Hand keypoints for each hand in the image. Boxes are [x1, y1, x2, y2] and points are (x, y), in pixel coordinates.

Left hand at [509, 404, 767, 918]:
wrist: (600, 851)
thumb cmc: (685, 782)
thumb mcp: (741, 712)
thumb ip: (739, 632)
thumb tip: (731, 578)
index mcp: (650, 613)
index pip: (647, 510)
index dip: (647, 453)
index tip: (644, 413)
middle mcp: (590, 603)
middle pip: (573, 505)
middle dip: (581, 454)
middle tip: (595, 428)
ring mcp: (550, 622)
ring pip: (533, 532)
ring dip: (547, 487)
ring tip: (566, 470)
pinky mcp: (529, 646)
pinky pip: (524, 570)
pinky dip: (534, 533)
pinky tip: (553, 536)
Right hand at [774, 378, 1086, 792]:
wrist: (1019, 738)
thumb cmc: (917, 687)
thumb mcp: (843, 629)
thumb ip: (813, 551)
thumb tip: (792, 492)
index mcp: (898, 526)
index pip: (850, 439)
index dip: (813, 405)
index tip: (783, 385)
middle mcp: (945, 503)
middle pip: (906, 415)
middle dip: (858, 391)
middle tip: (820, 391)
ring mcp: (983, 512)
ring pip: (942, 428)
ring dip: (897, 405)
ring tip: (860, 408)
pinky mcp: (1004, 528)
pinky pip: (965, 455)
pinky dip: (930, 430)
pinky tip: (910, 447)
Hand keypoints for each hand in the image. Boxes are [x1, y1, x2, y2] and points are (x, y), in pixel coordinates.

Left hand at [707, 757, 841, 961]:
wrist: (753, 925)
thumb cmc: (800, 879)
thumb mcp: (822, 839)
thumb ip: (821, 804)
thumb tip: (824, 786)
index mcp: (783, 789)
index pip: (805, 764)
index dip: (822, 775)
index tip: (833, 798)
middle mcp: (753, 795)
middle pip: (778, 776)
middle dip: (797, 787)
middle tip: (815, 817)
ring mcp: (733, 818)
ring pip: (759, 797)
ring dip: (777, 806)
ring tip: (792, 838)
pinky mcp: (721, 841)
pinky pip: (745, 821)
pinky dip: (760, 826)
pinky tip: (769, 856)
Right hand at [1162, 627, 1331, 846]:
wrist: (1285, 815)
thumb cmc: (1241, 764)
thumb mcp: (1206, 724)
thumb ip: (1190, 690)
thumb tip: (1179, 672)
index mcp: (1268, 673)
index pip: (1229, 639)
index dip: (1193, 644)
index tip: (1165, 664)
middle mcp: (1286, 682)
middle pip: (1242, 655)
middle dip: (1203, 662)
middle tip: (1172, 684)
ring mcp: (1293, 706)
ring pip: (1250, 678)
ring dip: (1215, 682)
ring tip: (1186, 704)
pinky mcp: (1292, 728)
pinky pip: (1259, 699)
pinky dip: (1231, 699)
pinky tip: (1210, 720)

## Task directions
Transcribe every record above so that nothing differs from the original.

## Output for this exercise
Hand keypoints for each hand in the image. Boxes are [x1, y1, x2, y2] and points are (x, y), in pixel coordinates.

Left hand at [509, 404, 767, 918]:
wrist: (600, 851)
thumb cmc: (685, 782)
thumb mcp: (741, 712)
thumb ip: (739, 632)
thumb tip: (731, 578)
index mcp: (650, 613)
index pip: (647, 510)
index dip: (647, 453)
index tip: (644, 413)
middle mcp: (590, 603)
middle pip: (573, 505)
middle dip: (581, 454)
middle tip: (595, 428)
ring mcp: (550, 622)
ring pip: (533, 532)
ring dip: (547, 487)
ring tip: (566, 470)
pinky mcp: (529, 646)
pinky pip: (524, 570)
pinky dip: (534, 533)
pinky tip: (553, 536)
Right hand at [774, 378, 1086, 792]:
wrist: (1019, 738)
thumb cmc: (917, 687)
thumb mcp: (843, 629)
thumb ip: (813, 551)
thumb tip: (792, 492)
index mcp: (898, 526)
index pip: (850, 439)
index dip: (813, 405)
index tip: (783, 385)
middle mcp: (945, 503)
middle pip: (906, 415)
middle dip: (858, 391)
middle tip: (820, 391)
ring mcp: (983, 512)
ring pip: (942, 428)
ring dip: (897, 405)
ring tip: (860, 408)
pinky mcp: (1004, 528)
pinky pip: (965, 455)
pinky dip: (930, 430)
pinky tip: (910, 447)
Hand keypoints for each hand in the image. Boxes are [x1, y1, x2, y2] and points are (x, y), in pixel coordinates.

Left hand at [707, 757, 841, 961]:
wrist: (753, 925)
thumb cmc: (800, 879)
thumb mcp: (822, 839)
thumb ip: (821, 804)
thumb tip: (824, 786)
index mcp: (783, 789)
index pip: (805, 764)
index dip: (822, 775)
index tip: (833, 798)
middle mcp: (753, 795)
middle pip: (778, 776)
middle dip: (797, 787)
middle tip: (815, 817)
ring mcp: (733, 818)
ring pip: (759, 797)
ring dip: (777, 806)
ring tip: (792, 838)
pinky mcp: (721, 841)
pinky pip: (745, 821)
pinky dip: (760, 826)
pinky tip: (769, 856)
Right hand at [1162, 627, 1331, 846]:
wrist: (1285, 815)
thumb cmc: (1241, 764)
thumb mcp: (1206, 724)
thumb ip: (1190, 690)
thumb tip: (1179, 672)
index mcp: (1268, 673)
index pip: (1229, 639)
index dip: (1193, 644)
index tip: (1165, 664)
middle mcp: (1286, 682)
middle pip: (1242, 655)
middle dip: (1203, 662)
middle tip: (1172, 684)
ring mcp: (1293, 706)
ring pip: (1250, 678)
ring dip: (1215, 682)
ring tip: (1186, 704)
pinky mcp: (1292, 728)
pinky pip: (1259, 699)
pinky dip: (1231, 699)
pinky tip: (1210, 720)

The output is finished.